INFORMATION SHOWN below:

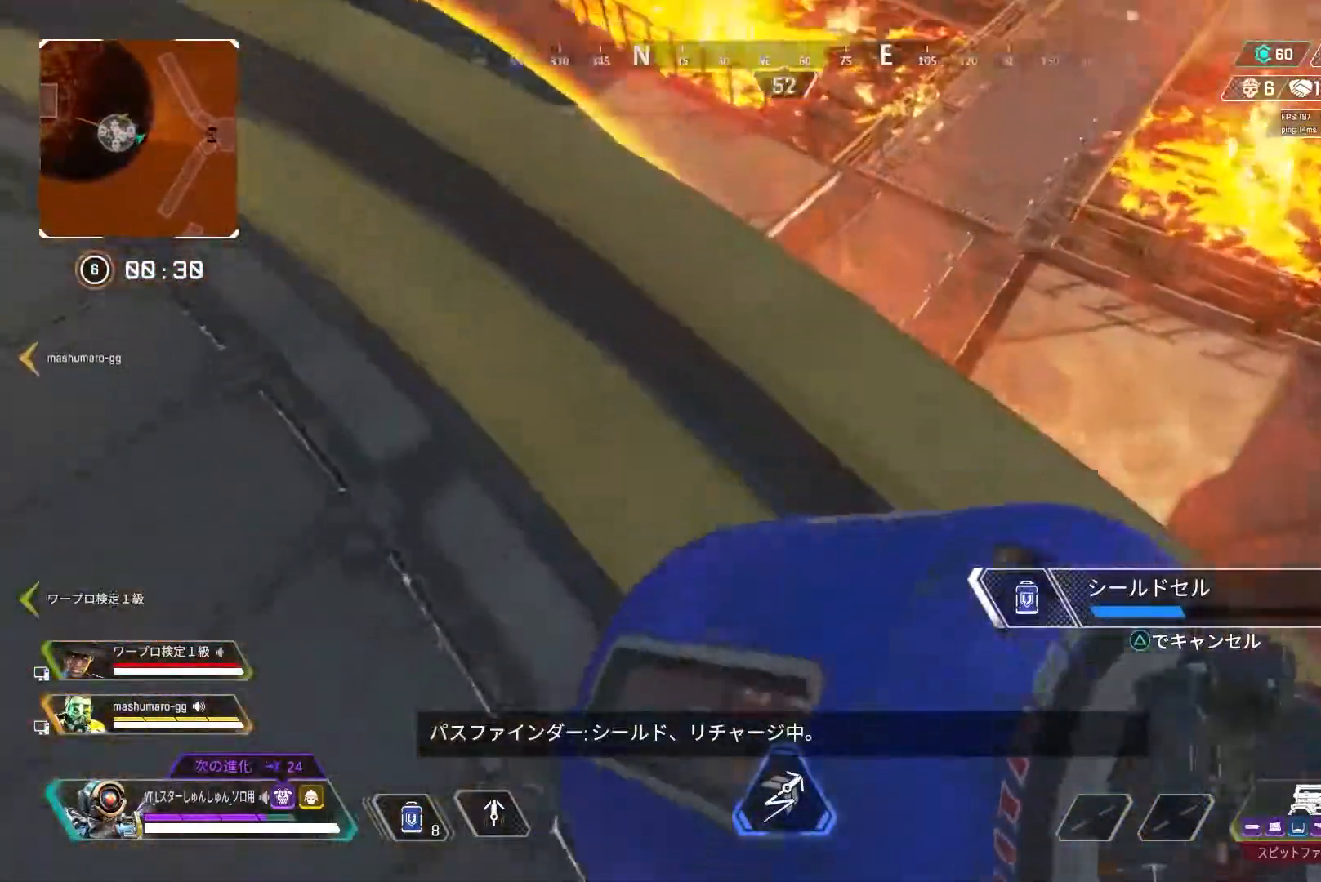
{"buttons": [], "left_stick": "up", "right_stick": "left", "events": [[183, "L1", "down"], [250, "left_stick", "up-right"], [283, "L1", "up"], [467, "left_stick", "up"]]}
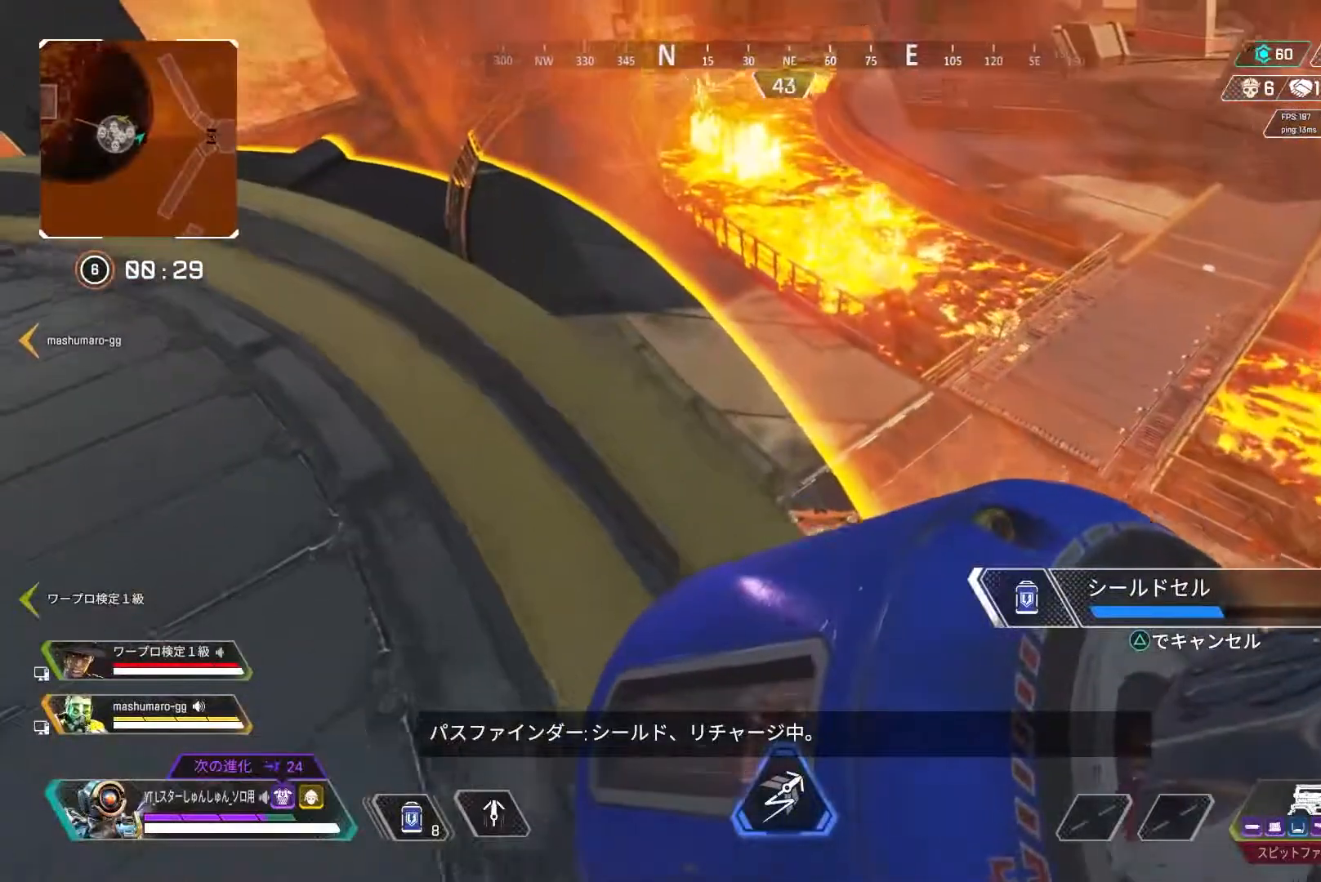
{"buttons": [], "left_stick": "up", "right_stick": "left", "events": []}
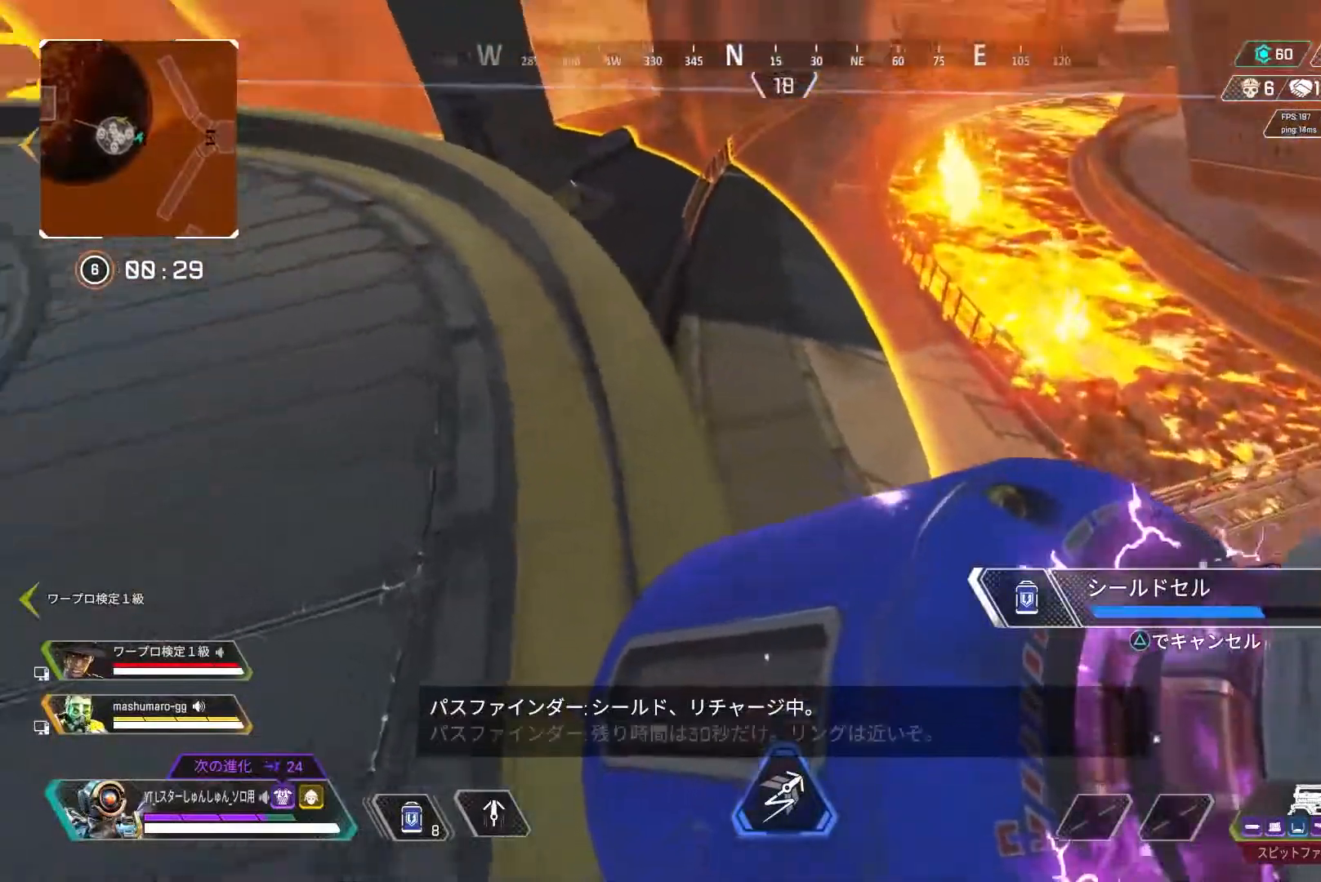
{"buttons": [], "left_stick": "up", "right_stick": "up-left", "events": [[50, "right_stick", "up-left"], [233, "L1", "down"], [300, "L1", "up"]]}
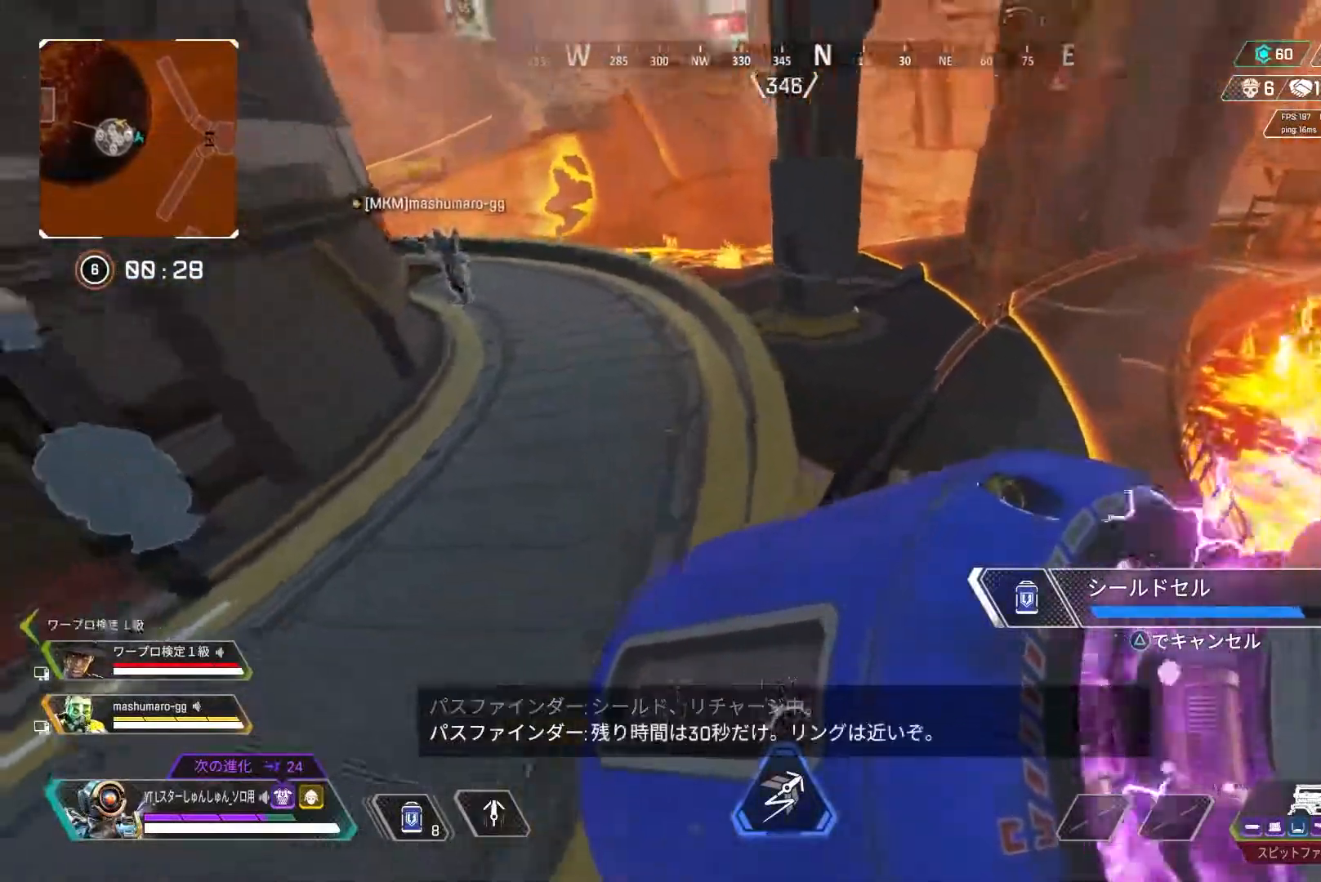
{"buttons": [], "left_stick": "up", "right_stick": "left", "events": [[100, "right_stick", "left"]]}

End of INFORMATION SHOWN.

EXERCISE DETAILS: When a line in the listing includes the word "down", report that line in full.

SOLVED EXERCISE:
{"buttons": [], "left_stick": "up", "right_stick": "left", "events": [[183, "L1", "down"], [250, "left_stick", "up-right"], [283, "L1", "up"], [467, "left_stick", "up"]]}
{"buttons": [], "left_stick": "up", "right_stick": "up-left", "events": [[50, "right_stick", "up-left"], [233, "L1", "down"], [300, "L1", "up"]]}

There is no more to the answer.